*EXERCISE:*
Locate every line in the records that contains the string "Panel", matching case exactly, and copy each such line.

*INFORMATION PROVIDED:*
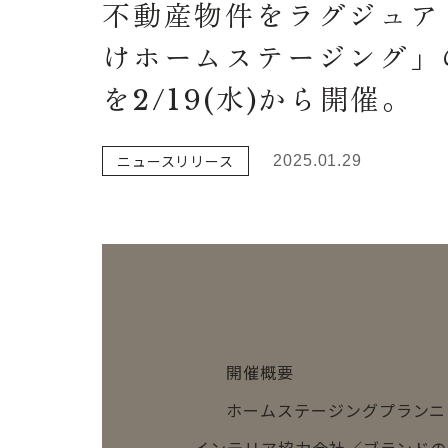
不動産物件をラグジュア
けホームステージング」
を2/19(水)から開催。
ニュースリリース
2025.01.29
1
開催概要
1.1
ホームステージングプランニ
1.2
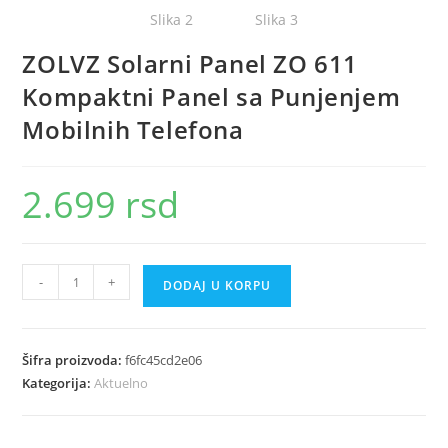
ZOLVZ Solarni Panel ZO 611
Kompaktni Panel sa Punjenjem
Mobilnih Telefona
2.699
rsd
ZOLVZ
-
+
DODAJ U KORPU
Solarni
Panel
ZO
Šifra proizvoda:
f6fc45cd2e06
611
Kategorija:
Aktuelno
Kompaktni
Panel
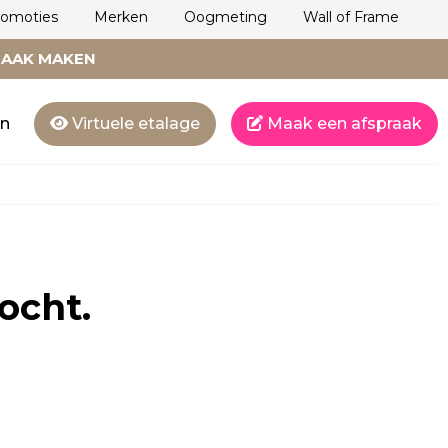
romoties
Merken
Oogmeting
Wall of Frame
RAAK MAKEN
en
Virtuele etalage
Maak een afspraak
ocht.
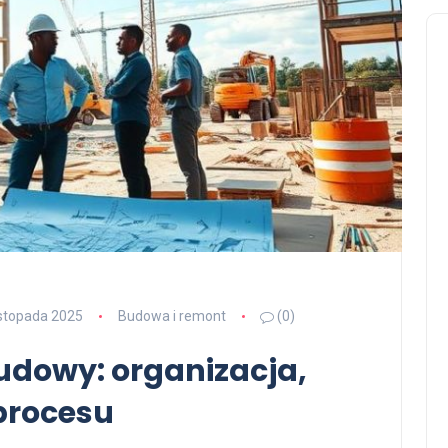
istopada 2025
Budowa i remont
(0)
udowy: organizacja,
 procesu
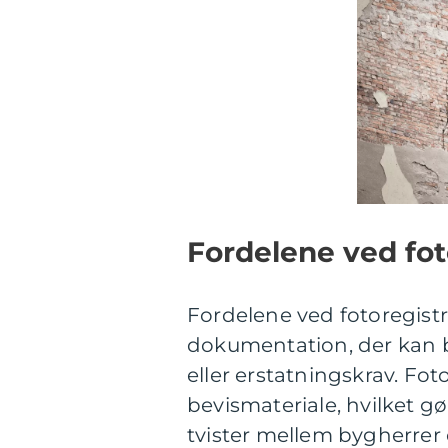
Fordelene ved fot
Fordelene ved fotoregist
dokumentation, der kan bru
eller erstatningskrav. Fo
bevismateriale, hvilket gør
tvister mellem bygherrer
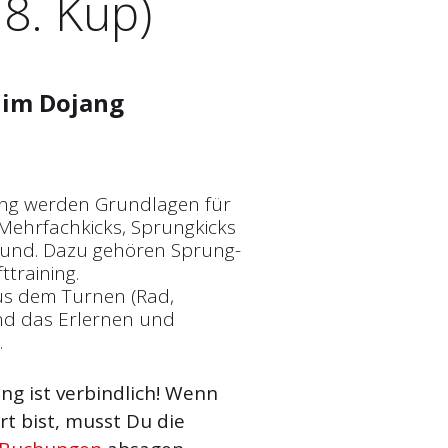
 8. Kup)
im Dojang
ing werden Grundlagen für
 Mehrfachkicks, Sprungkicks
rund. Dazu gehören Sprung-
training.
us dem Turnen (Rad,
und das Erlernen und
.
g ist verbindlich! Wenn
t bist, musst Du die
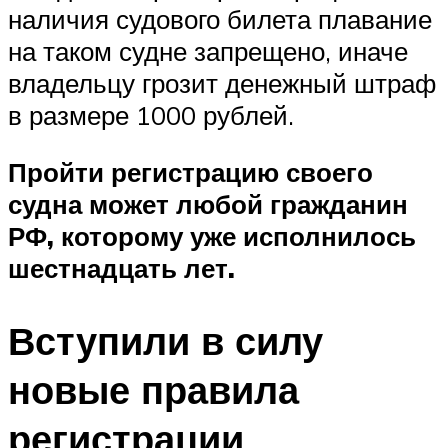
наличия судового билета плавание
на таком судне запрещено, иначе
владельцу грозит денежный штраф
в размере 1000 рублей.
Пройти регистрацию своего
судна может любой гражданин
РФ, которому уже исполнилось
шестнадцать лет.
Вступили в силу
новые правила
регистрации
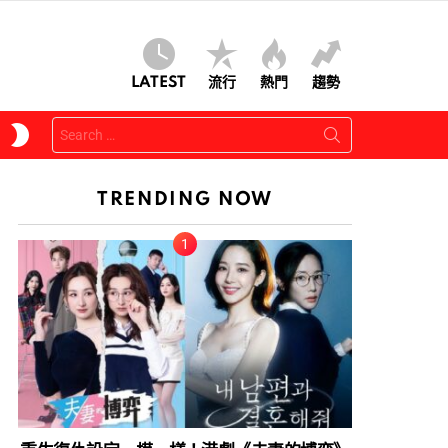
LATEST
流行
熱門
趨勢
Search
SWITCH
for:
SKIN
TRENDING NOW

*FINISHED TASK:*
ZOLVZ Solarni Panel ZO 611
Kompaktni Panel sa Punjenjem
Panel
Panel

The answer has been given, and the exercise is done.